Within the records below is a range that opens at the line with "Connection to the bus" and closes at the line with "PBS CA 100 |". Return that range word for word, both ends included, and only that range.
DATASET EXTRACT Start Marker
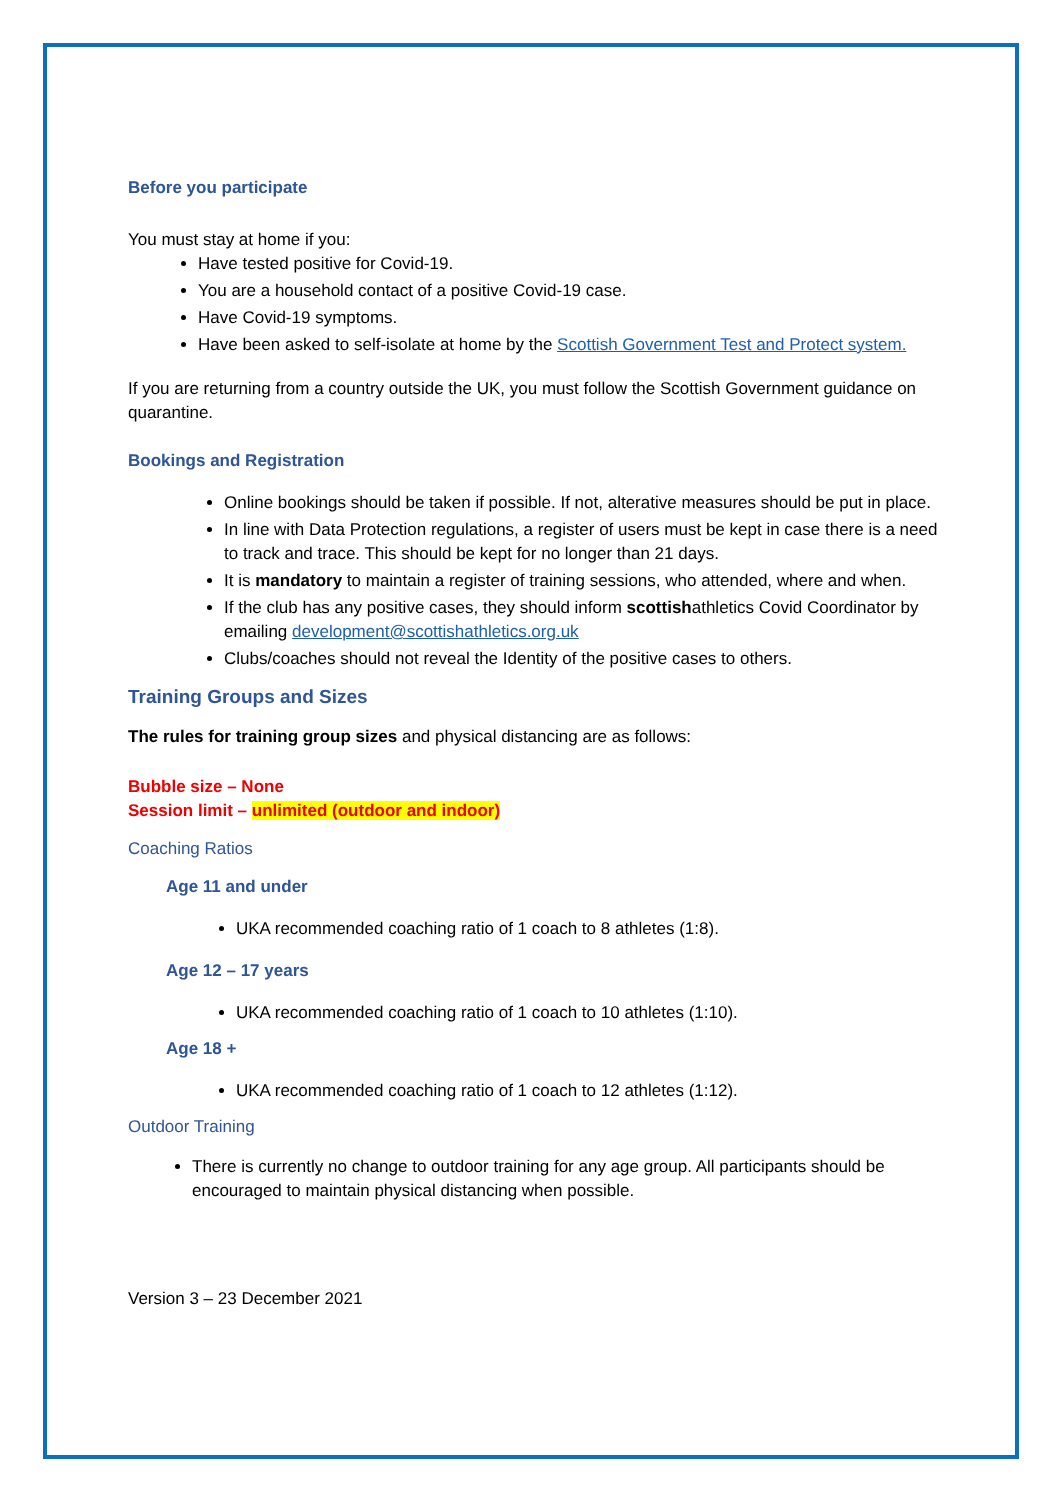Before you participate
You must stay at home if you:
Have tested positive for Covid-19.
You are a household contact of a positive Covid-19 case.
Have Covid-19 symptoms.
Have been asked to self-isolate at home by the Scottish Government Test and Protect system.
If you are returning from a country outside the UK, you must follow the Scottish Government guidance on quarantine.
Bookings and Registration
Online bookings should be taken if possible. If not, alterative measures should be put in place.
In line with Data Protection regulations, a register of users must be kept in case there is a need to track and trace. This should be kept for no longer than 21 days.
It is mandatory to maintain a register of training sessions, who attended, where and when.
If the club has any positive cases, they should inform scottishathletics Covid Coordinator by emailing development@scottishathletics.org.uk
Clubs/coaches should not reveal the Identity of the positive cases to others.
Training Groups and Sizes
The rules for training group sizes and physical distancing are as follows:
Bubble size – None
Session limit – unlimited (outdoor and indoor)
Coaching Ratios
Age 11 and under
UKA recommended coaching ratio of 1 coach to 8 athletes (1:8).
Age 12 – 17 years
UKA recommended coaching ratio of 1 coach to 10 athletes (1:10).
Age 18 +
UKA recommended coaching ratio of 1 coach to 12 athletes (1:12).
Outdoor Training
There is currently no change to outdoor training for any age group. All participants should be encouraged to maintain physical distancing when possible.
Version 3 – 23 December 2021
DATASET EXTRACT End Marker
DATASET EXTRACT Start Marker
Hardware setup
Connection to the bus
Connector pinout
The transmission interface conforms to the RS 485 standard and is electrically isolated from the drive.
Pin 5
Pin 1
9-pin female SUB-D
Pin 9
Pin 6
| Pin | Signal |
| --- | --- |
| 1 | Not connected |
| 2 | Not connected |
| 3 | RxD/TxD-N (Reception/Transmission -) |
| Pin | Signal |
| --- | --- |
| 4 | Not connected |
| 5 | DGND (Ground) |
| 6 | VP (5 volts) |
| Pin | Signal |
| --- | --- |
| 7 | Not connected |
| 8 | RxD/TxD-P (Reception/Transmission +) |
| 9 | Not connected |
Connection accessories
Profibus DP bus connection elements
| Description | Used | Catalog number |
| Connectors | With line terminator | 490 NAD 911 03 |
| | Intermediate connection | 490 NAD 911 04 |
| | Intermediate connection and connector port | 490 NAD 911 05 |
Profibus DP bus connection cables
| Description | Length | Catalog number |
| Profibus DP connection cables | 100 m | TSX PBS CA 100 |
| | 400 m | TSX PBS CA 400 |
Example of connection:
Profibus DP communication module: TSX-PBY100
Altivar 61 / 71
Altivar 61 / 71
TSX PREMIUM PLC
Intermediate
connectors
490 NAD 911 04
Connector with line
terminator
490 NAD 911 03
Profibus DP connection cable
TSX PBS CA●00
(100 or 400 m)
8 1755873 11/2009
DATASET EXTRACT End Marker
SOLUTION BELOW
Connection to the bus
Connector pinout
The transmission interface conforms to the RS 485 standard and is electrically isolated from the drive.
Pin 5
Pin 1
9-pin female SUB-D
Pin 9
Pin 6
| Pin | Signal |
| --- | --- |
| 1 | Not connected |
| 2 | Not connected |
| 3 | RxD/TxD-N (Reception/Transmission -) |
| Pin | Signal |
| --- | --- |
| 4 | Not connected |
| 5 | DGND (Ground) |
| 6 | VP (5 volts) |
| Pin | Signal |
| --- | --- |
| 7 | Not connected |
| 8 | RxD/TxD-P (Reception/Transmission +) |
| 9 | Not connected |
Connection accessories
Profibus DP bus connection elements
| Description | Used | Catalog number |
| Connectors | With line terminator | 490 NAD 911 03 |
| | Intermediate connection | 490 NAD 911 04 |
| | Intermediate connection and connector port | 490 NAD 911 05 |
Profibus DP bus connection cables
| Description | Length | Catalog number |
| Profibus DP connection cables | 100 m | TSX PBS CA 100 |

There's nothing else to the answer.